Antwoord schriftelijke vragen : Antwoord op vragen van het lid Van Raak over het bericht dat er een dreiging is van een extreme tak van IS
Vragen van het lid Van Raak (SP) aan de Minister van Justitie en Veiligheid over het bericht dat er een dreiging is van een extreme tak van IS (ingezonden 9 juni 2020).
Antwoord van Minister Grapperhaus (Justitie en Veiligheid) (ontvangen 16 juli 2020).
Zie ook Aanhangsel Handelingen, vergaderjaar 2019–2020, nr. 3344.
Vraag 1
Hoe beoordeelt u de waarschuwing van een onderzoeksbureau dat lokale overheden het
gevaar van de «Hazimi-beweging», een radicale tak van IS, onderschatten?1
Antwoord 1
Zoals reeds beschreven in Dreigingsbeeld Terrorisme Nederland (DTN) 45 gaan de volgelingen
van de Saoedische geleerde Ahmed Umar al-Hazimi sneller over tot verkettering van
andere moslims dan andere jihadisten. In die zin zijn zij extremer dan jihadisten
die georiënteerd zijn op ISIS. Dat wil echter niet zeggen dat er ten opzichte van
ISIS-aanhangers een hogere geweldsdreiging van Hazimi-aanhangers uitgaat.

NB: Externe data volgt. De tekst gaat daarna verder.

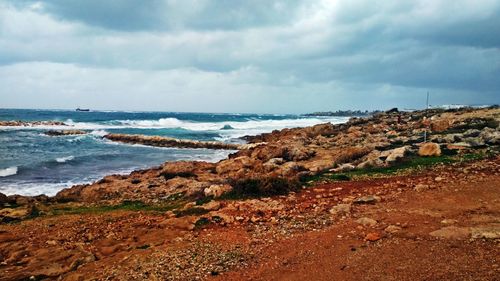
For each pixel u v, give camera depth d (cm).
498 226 968
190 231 1241
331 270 848
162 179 2306
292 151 2662
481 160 1875
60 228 1396
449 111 5325
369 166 2048
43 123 7838
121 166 3095
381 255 886
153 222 1391
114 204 1816
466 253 842
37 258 1076
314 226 1166
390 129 4097
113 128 7138
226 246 1070
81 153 3788
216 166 2519
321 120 11294
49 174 2662
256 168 2295
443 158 2020
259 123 9294
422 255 858
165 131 6762
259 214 1347
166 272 916
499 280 711
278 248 1017
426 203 1254
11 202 1834
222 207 1480
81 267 1004
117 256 1064
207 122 9369
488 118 3688
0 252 1149
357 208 1294
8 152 3656
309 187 1716
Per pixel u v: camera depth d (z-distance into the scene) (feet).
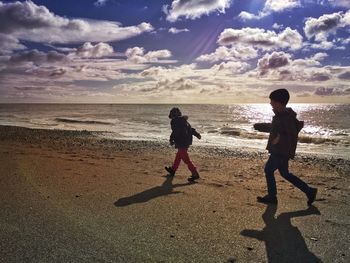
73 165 30.22
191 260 11.77
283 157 18.10
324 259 11.98
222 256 12.12
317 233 14.42
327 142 68.69
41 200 18.66
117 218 15.90
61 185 22.24
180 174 27.63
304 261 11.82
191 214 16.70
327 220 16.11
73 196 19.62
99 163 32.22
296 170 33.47
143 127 105.50
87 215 16.25
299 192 21.94
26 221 15.28
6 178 23.89
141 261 11.60
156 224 15.20
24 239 13.26
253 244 13.19
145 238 13.58
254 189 22.53
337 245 13.17
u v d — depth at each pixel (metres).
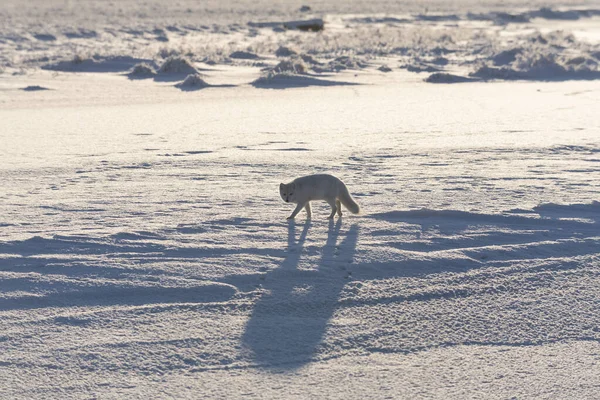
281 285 19.55
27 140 49.06
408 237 24.06
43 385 14.06
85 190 32.28
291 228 25.22
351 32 194.62
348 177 34.91
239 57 130.62
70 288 19.17
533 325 17.14
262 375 14.55
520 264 21.45
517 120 59.00
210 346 15.85
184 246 22.72
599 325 17.17
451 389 14.01
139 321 17.17
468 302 18.55
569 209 28.17
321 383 14.23
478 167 37.56
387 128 54.84
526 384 14.22
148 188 32.66
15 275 20.06
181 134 52.12
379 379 14.41
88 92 85.06
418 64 120.50
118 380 14.29
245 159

De lokale, persoonsgerichte aanpak wordt ingezet wanneer er sprake is van radicalisering
of extremistische uitingen door individuen. In casusoverleggen wordt een inschatting
gemaakt van de risico’s en worden handelingsperspectieven en interventies met verschillende
(lokale en landelijke) partners afgestemd en ingezet. Er is daarbij ook aandacht voor
de specifieke ideologie die iemand aanhangt. Dit is ook het geval indien een persoon
de Hazimi-ideologie aanhangt.
Vraag 2
Is er een actueel beeld hoeveel aanhangers van deze beweging in Nederland actief zijn?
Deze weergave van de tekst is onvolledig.